October 16, 2009

Death by Denim by Linda Gerber

death byDeath by Denim - book three of the Death By series by Linda Gerber (Possible spoilers of Death by Bikini and Death by Latte).

Aphra Connolly now knows what is like living on-the-run. After the events of Death by Latte, Aphra and her mom have been living under the radar in Lyon, France; without contact with her father or with the boy who started it all: Seth.

See, until a year ago, Aphra lived a very normal, borderline boring life in an Island resort owned by her dad, she was a little lonely, and she missed her Mom (who hadn't come with them when they moved to the Island). Then the Mulos arrived and their son Seth pretty much changed Aphra's life, not only because they sort of fell in love but because the Mulos were the key to uncover things Aphra didn't know about her mom, like the fact that she is in fact a super-secret CIA agent.

Now, after living with her CIA agent Mom, Aphra is a bit on the edge all the time, vigilant and aware of her surroundings. So, when she realizes that a man has been following her for a while, she and her Mom pick up and leave Lyon to seek help from the Agency. In Paris, Aphra realizes that there is only one way for her life to go back to normal: to stop The Mole, the criminal boss who has been hunting her, her mom and the Mulos.

Will she see Seth again? Will she feel safe again?

Well, that's what Death by Denim is here for!

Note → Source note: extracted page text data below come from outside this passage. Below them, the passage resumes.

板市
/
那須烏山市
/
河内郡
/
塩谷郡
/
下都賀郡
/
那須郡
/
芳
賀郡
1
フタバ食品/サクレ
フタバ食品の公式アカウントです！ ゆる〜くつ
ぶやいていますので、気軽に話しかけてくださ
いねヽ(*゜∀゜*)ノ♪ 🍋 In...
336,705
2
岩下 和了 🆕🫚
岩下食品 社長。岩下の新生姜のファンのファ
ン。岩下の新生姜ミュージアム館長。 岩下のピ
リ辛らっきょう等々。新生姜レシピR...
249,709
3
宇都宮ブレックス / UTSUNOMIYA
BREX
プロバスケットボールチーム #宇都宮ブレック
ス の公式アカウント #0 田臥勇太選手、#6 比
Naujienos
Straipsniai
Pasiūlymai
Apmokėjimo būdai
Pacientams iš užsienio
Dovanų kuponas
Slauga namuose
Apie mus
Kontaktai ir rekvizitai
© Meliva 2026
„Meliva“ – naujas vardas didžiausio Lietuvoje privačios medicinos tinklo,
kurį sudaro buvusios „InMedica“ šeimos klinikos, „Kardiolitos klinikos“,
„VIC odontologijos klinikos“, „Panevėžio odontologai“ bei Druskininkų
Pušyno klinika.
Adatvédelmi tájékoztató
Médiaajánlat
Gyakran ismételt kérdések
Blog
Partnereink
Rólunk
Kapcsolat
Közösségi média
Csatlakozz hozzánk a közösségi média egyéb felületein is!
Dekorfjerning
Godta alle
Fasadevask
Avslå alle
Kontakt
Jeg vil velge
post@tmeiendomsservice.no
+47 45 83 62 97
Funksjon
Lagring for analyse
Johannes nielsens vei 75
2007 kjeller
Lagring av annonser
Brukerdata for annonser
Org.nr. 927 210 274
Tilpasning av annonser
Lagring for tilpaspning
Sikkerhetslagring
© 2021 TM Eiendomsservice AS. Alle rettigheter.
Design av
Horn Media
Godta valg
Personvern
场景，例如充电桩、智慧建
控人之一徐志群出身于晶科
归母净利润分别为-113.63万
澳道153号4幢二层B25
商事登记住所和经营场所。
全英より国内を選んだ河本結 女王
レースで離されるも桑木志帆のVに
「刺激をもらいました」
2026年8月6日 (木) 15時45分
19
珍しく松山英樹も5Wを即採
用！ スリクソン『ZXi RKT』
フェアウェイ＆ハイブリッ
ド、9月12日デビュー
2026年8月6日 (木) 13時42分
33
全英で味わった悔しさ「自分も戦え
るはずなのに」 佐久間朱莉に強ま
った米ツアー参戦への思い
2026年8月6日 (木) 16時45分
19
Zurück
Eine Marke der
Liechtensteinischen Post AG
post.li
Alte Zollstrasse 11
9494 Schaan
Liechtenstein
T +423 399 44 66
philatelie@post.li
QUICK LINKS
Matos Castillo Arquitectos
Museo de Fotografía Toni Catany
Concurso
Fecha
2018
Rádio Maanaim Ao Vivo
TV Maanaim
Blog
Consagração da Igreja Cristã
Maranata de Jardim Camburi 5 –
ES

At this point I'm not sure if they are going to be more Death by/Aphra Connolly books, but Death by Denim does brings to an end this Mole narrative arc; however, for me, the book felt a little flat. Don't get me wrong, Linda Gerber is a very good writer, her characters are engaging and the story itself is good, but in the end I wasn't charmed with the book, and I had no trouble putting it down between chapters.

Also, since this is the third book, you're already able to pick up the pattern of them - mostly in the fact that Aphra often jumps to a bad conclusion early on and then has to work her way out of it.

All in all, Death by Denim is an enjoyable read, though.